Assignment =>
Take the records below from their first line to the line with "Figure 2. Receiver", and restate those lines word for word.

Stored data
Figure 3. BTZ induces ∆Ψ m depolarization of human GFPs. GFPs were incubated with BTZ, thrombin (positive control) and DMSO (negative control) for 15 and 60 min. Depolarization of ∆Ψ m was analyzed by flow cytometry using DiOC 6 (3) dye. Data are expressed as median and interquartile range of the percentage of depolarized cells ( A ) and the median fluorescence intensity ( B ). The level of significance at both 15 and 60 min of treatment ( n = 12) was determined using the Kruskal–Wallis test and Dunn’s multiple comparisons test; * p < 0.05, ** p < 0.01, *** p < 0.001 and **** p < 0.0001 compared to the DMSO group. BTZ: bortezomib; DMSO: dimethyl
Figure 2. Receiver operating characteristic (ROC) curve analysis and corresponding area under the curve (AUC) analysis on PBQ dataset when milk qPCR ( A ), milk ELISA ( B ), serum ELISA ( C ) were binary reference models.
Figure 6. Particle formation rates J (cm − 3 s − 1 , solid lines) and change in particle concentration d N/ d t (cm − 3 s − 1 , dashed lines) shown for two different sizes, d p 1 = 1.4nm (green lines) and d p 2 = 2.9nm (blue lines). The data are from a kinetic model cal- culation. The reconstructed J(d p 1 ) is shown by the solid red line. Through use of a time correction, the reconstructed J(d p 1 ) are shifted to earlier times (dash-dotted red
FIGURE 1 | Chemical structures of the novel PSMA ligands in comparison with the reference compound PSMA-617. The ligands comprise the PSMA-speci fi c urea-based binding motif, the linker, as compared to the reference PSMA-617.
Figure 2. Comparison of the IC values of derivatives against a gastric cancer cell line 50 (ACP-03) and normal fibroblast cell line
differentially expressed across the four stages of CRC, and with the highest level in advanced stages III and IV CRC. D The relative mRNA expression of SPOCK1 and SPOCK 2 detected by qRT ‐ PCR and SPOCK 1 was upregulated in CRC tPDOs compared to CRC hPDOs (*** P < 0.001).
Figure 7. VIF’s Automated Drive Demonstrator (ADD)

Task output =>
Figure 3. BTZ induces ∆Ψ m depolarization of human GFPs. GFPs were incubated with BTZ, thrombin (positive control) and DMSO (negative control) for 15 and 60 min. Depolarization of ∆Ψ m was analyzed by flow cytometry using DiOC 6 (3) dye. Data are expressed as median and interquartile range of the percentage of depolarized cells ( A ) and the median fluorescence intensity ( B ). The level of significance at both 15 and 60 min of treatment ( n = 12) was determined using the Kruskal–Wallis test and Dunn’s multiple comparisons test; * p < 0.05, ** p < 0.01, *** p < 0.001 and **** p < 0.0001 compared to the DMSO group. BTZ: bortezomib; DMSO: dimethyl
Figure 2. Receiver operating characteristic (ROC) curve analysis and corresponding area under the curve (AUC) analysis on PBQ dataset when milk qPCR ( A ), milk ELISA ( B ), serum ELISA ( C ) were binary reference models.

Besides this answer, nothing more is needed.